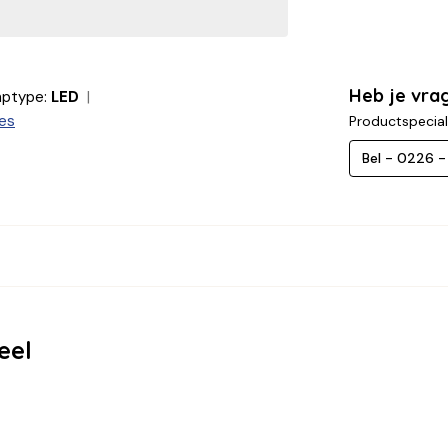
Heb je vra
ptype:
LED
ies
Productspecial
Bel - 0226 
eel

****************************************

None of the pictures belong in the copy; transcribe the rest of the data exactly.

Heb je vra
ptype:
LED
ies
Productspecial
Bel - 0226 
eel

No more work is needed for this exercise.